Please repeat exactly the lines below from the one containing "### SCC Patterns" down to the one containing "Code and simulation results of SCC invasion of the second", both included, and nothing else.

Collected data -
[Start of section]

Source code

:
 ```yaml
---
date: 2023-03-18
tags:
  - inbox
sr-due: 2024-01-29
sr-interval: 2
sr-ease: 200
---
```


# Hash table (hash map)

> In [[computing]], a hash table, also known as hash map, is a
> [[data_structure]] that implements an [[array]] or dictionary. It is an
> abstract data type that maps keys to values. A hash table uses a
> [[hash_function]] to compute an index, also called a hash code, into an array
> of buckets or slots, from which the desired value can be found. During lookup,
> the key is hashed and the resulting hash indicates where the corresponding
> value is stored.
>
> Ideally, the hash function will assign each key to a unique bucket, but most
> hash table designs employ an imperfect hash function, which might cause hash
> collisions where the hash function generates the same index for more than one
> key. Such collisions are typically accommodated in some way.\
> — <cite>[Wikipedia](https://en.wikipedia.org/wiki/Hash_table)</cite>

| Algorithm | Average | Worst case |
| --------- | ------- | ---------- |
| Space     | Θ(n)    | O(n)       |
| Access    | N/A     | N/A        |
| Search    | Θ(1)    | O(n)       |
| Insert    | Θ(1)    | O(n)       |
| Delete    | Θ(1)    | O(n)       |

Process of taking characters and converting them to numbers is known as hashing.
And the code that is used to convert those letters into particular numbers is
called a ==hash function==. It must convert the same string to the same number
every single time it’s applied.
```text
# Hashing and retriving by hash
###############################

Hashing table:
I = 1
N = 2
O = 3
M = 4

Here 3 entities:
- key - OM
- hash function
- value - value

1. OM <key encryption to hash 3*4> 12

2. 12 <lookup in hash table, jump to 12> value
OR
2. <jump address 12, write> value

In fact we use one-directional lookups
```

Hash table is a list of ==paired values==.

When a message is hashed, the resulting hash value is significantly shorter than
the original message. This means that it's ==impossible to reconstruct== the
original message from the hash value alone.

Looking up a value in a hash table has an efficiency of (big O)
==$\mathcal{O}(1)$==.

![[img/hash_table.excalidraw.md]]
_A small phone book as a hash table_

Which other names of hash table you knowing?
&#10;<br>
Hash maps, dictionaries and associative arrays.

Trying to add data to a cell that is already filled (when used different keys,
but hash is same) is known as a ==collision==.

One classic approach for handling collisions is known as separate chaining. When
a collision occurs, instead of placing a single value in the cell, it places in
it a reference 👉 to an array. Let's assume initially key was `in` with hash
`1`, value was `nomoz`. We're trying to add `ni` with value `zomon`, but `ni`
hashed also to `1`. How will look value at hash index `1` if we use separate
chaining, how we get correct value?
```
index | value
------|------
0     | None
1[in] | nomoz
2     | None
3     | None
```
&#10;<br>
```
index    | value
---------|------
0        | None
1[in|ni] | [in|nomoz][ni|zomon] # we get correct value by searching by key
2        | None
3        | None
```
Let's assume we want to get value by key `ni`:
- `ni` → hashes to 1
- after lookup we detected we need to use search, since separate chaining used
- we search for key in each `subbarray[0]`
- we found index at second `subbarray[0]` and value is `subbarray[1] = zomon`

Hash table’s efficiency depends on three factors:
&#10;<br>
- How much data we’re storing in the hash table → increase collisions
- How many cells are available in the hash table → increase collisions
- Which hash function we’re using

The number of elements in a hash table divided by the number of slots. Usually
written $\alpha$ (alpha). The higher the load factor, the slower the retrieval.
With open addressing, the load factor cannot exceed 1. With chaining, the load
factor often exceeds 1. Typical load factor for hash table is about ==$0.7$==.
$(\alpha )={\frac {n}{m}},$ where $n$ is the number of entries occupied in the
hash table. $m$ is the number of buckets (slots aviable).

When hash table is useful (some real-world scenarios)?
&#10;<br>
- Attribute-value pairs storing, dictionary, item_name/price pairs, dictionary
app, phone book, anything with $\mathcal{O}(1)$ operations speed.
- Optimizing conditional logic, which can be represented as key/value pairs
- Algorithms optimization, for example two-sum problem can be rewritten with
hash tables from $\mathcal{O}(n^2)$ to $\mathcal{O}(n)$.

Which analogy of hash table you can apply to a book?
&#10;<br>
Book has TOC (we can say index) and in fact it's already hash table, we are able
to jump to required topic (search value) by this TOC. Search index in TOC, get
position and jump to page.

[End of section]
[Start of section]

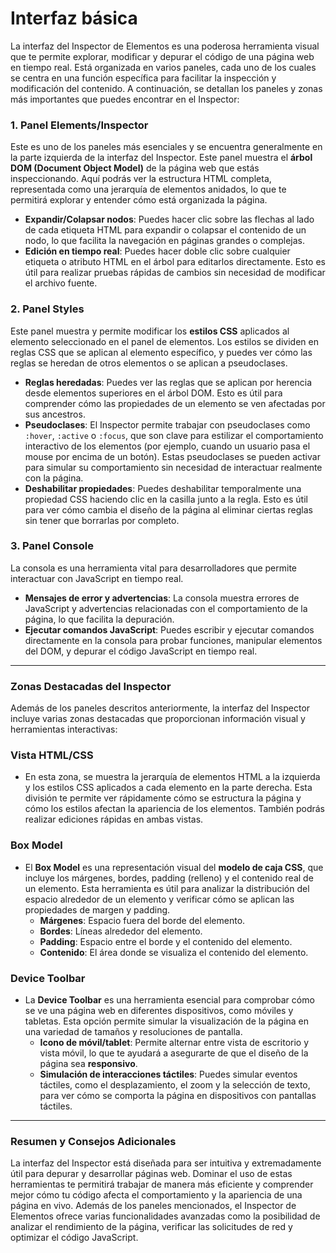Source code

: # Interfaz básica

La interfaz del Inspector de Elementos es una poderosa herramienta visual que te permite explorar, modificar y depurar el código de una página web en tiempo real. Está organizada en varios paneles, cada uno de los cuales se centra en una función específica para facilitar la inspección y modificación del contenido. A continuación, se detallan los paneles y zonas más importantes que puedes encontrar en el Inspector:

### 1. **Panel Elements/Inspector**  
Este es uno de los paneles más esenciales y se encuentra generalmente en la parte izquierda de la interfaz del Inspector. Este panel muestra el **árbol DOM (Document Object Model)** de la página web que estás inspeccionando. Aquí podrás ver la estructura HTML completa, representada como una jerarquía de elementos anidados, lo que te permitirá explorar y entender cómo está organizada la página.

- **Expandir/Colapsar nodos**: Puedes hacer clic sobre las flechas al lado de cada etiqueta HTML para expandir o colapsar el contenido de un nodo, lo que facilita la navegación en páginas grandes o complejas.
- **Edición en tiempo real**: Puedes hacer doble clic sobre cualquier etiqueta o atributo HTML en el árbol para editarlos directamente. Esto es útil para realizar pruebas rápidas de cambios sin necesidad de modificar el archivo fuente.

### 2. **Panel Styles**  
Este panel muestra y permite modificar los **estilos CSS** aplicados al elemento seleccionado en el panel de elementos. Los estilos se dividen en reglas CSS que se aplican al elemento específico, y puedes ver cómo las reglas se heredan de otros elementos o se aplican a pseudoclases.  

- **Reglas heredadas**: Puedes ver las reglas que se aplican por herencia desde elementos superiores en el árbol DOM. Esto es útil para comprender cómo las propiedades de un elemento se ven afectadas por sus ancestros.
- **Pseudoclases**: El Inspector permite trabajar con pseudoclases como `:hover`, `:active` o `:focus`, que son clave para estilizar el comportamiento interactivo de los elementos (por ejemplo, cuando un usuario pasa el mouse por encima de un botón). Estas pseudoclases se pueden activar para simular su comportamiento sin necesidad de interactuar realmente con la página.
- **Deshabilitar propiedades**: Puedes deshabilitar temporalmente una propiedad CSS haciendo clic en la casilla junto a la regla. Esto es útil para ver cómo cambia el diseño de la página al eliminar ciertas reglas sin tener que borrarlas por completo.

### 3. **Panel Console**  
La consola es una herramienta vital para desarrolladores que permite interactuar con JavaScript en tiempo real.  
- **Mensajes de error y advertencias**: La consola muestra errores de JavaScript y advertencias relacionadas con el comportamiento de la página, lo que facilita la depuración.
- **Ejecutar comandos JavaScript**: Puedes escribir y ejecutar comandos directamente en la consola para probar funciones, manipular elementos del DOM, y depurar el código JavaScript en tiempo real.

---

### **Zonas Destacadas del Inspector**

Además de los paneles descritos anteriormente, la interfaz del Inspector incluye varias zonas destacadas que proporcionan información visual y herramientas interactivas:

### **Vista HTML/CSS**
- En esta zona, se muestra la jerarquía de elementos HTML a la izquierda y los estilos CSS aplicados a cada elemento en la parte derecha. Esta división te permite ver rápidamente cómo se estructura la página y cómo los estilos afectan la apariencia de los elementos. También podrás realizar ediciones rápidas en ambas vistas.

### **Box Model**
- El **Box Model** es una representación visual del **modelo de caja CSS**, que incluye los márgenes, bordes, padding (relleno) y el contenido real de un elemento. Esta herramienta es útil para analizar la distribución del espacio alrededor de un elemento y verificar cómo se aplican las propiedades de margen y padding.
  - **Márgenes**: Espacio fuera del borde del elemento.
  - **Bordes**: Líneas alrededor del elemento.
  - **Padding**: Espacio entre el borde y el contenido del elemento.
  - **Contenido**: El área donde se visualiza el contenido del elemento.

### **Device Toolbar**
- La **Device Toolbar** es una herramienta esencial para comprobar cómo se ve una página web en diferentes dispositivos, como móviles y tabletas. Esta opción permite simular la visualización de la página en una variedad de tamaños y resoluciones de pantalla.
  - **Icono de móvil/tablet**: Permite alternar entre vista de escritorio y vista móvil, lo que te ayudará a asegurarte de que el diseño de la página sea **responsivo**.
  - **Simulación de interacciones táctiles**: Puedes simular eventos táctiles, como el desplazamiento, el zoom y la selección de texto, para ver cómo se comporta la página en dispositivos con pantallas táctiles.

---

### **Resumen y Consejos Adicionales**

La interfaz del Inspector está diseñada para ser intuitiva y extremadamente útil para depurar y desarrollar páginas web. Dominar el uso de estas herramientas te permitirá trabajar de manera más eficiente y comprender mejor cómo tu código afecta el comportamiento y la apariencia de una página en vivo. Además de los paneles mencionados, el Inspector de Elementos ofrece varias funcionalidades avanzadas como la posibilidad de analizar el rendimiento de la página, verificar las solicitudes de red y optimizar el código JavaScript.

[End of section]
[Start of section]

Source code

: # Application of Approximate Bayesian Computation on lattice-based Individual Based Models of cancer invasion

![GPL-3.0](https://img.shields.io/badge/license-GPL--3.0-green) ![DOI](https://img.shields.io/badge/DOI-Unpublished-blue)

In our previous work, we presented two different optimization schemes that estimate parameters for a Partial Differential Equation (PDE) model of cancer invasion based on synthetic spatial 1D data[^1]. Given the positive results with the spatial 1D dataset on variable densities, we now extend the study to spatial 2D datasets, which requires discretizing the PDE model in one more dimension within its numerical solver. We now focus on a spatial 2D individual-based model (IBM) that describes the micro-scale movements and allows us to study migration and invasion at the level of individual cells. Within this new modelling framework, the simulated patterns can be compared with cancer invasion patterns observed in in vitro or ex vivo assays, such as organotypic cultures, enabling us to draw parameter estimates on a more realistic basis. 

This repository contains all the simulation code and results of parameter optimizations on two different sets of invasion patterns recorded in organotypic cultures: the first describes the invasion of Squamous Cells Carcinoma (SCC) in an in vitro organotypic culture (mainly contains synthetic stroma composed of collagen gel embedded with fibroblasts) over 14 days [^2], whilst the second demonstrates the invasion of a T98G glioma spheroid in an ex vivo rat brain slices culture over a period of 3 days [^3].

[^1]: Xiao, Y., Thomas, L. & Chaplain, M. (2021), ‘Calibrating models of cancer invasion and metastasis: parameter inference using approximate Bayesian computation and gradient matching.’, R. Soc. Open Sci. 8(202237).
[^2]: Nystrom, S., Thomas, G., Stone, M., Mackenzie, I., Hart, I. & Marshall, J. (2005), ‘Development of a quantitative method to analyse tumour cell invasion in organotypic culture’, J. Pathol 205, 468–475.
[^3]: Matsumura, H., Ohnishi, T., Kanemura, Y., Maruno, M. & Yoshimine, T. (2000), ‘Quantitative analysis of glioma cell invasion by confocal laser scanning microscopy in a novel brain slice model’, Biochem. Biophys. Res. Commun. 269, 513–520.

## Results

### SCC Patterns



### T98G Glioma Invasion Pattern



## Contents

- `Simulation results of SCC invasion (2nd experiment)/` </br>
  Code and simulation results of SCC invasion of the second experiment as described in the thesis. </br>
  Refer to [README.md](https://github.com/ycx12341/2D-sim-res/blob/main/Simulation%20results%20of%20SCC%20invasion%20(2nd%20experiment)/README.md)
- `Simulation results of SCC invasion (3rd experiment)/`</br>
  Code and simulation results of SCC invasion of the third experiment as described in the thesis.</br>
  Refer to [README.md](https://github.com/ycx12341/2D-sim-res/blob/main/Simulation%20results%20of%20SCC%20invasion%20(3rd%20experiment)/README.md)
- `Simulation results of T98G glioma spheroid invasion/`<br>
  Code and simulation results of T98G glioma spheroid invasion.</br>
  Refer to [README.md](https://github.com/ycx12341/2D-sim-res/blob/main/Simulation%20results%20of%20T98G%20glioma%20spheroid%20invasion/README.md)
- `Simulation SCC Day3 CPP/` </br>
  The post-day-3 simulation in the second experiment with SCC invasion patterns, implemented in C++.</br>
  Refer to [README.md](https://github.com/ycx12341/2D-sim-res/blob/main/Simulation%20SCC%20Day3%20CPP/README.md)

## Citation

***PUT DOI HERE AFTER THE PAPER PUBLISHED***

[End of section]

Solution below -
### SCC Patterns



### T98G Glioma Invasion Pattern



## Contents

- `Simulation results of SCC invasion (2nd experiment)/` </br>
  Code and simulation results of SCC invasion of the second experiment as described in the thesis. </br>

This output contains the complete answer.